I decided to forget makeup. One day without it wouldn’t hurt. Anything to dash out the door with my bag, rather than watch my mirror self slam and scream silently against the surface.
It was so frightening, the prospect that I may be totally insane. What would they do to me? Would I be locked up, or just be put on some mind-numbing meds?
Would I have to give up my freedom? The life I had worked hard to build?
Would it be safer to seek help? Or should I just keep trying to ignore the mirrors, despite them getting more and more violent each day?
I would try to get to a doctor soon…
My work meeting was agony.
I couldn’t focus.
My boss, Dixon, was standing at the head of the table, gesticulating madly about viewership and marketing. I couldn’t keep my eyes off his reflection. It was bloody, naked, and shivering.
Everyone else in the room was gone, except him. He was crouched down.
Even my reflection was gone…
“Are you listening?” Dixon said, after calling my name. It was impossible to tear my gaze away from his strange counterpart body.
“Yes,” I lied. It was a terrible, shaky lie. Dixon was silent, before continuing his speech.
Soon everyone got up to get back to work. Dixon called my name and asked me to stay. Please God, no. Not in this room with the horrible sight.
“What’s up?” He asked, edge to his voice.
“Nothing,” I said. It was difficult to keep my eyes trained on him. The Dixon in the mirror had his back facing me.

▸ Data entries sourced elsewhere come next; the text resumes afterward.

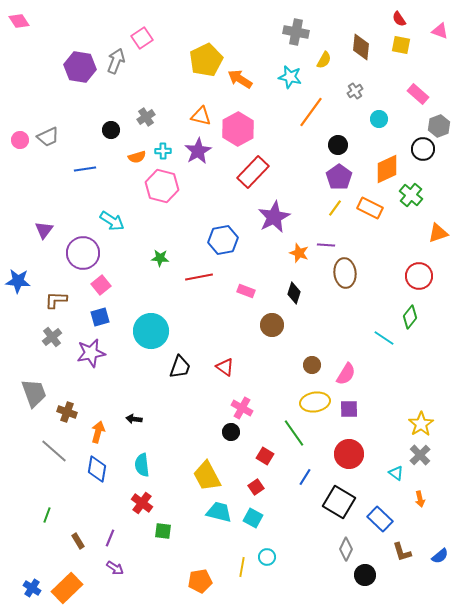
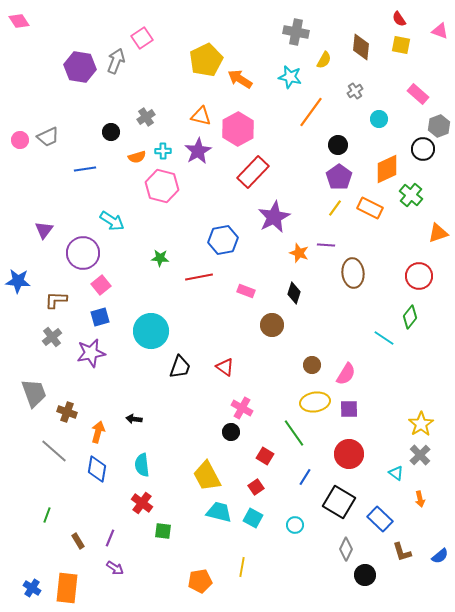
black circle at (111, 130): moved 2 px down
brown ellipse at (345, 273): moved 8 px right
cyan circle at (267, 557): moved 28 px right, 32 px up
orange rectangle at (67, 588): rotated 40 degrees counterclockwise
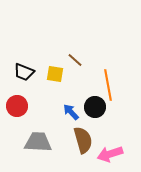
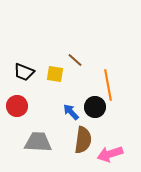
brown semicircle: rotated 24 degrees clockwise
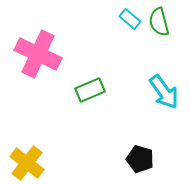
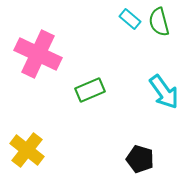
yellow cross: moved 13 px up
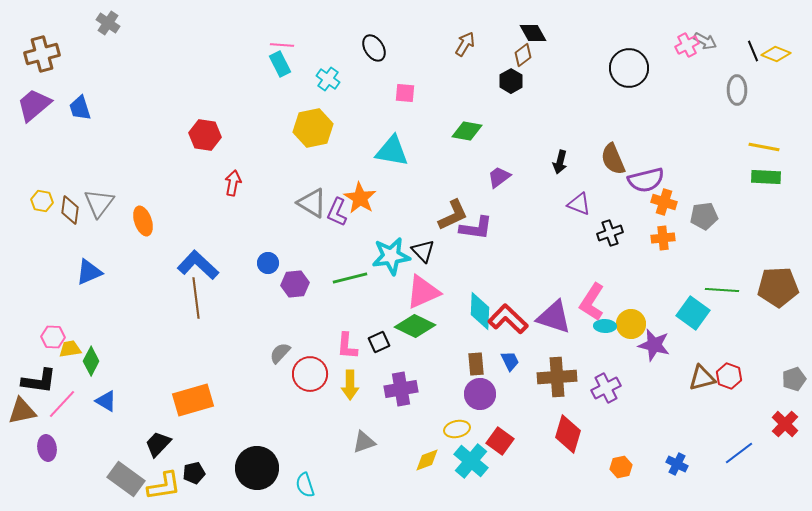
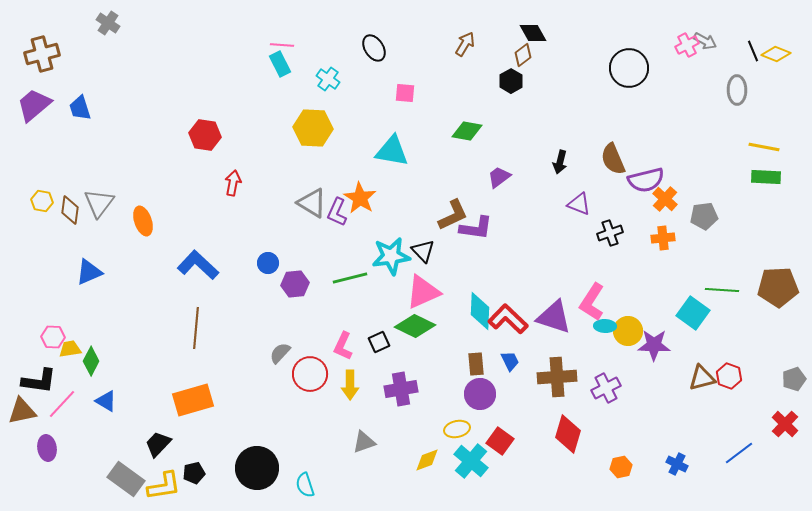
yellow hexagon at (313, 128): rotated 15 degrees clockwise
orange cross at (664, 202): moved 1 px right, 3 px up; rotated 25 degrees clockwise
brown line at (196, 298): moved 30 px down; rotated 12 degrees clockwise
yellow circle at (631, 324): moved 3 px left, 7 px down
purple star at (654, 345): rotated 12 degrees counterclockwise
pink L-shape at (347, 346): moved 4 px left; rotated 20 degrees clockwise
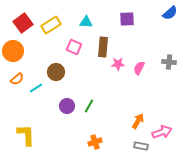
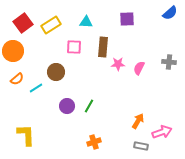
pink square: rotated 21 degrees counterclockwise
orange cross: moved 1 px left
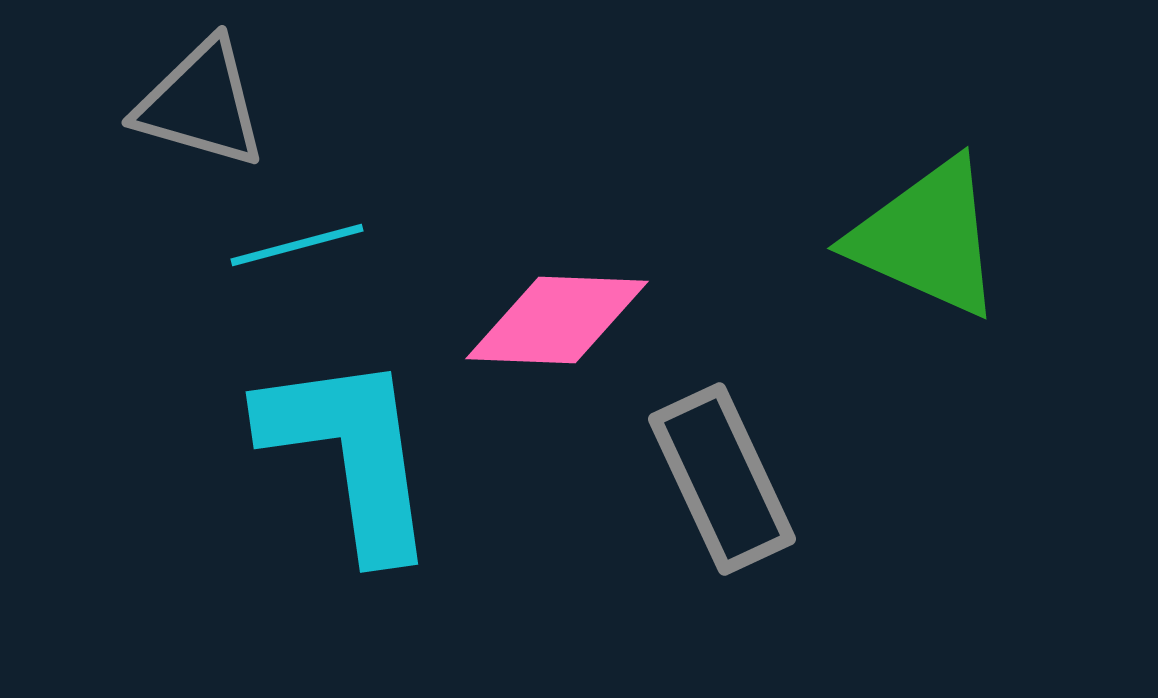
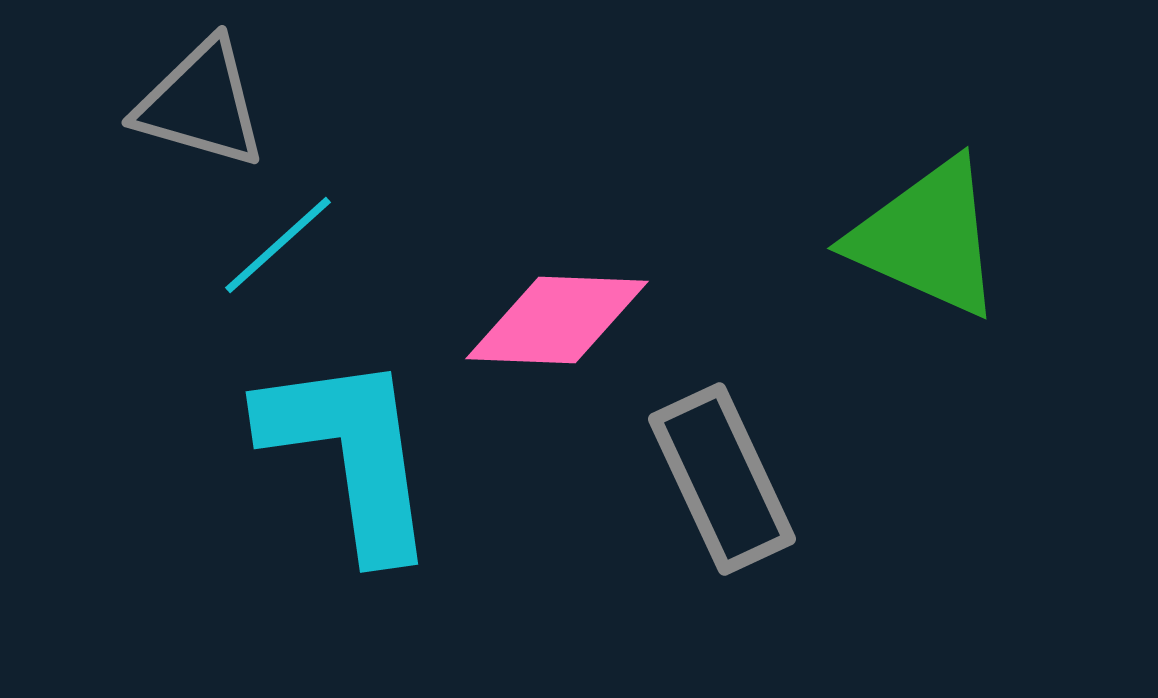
cyan line: moved 19 px left; rotated 27 degrees counterclockwise
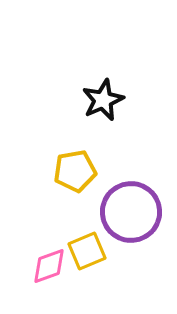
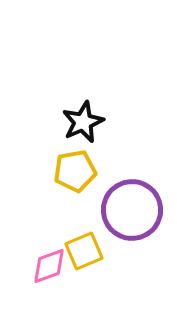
black star: moved 20 px left, 22 px down
purple circle: moved 1 px right, 2 px up
yellow square: moved 3 px left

“What’s really going on. You’re not acting at all like yourself.”
I shrugged and avoided his eye line. His silence became a heavy weight on my chest.
“I’m just going through some personal…issues,” I mumbled.
“I see. If there's anything I can do to help…I need to keep my employees in top form.” He turned to look at where I was staring.
His mirror self turned to stare at me.
“I’m doing fine,” I said, overwhelmed with nausea. “I have to go.”
I gave Dixon a weak smile and quickly paced to the exit. The clear door clicked softly behind me.
I looked behind me, to Dixon.
A face stared at me, too close for comfort. My reflection, hideously bruised. I stifled a scream and jumped back.
I had to go home. Maybe to an ER.
My reflection smiled villainously, pleased with my fright. She then curled her fingers. Once. Twice. Come.
I walked stiffly down the hall, and easily out of the building without question. No one stopped to ask me where I was going.
Outside the shop glass, I could see the fire in the reflection. The city looked as though it was caving in.
She was right next to me, crusty with blood and sweat. She matched my terrifying pace.
Home. I needed to get home. I could call…someone? I’d figure it out.
She was beside me. She knew where I was going. She knew.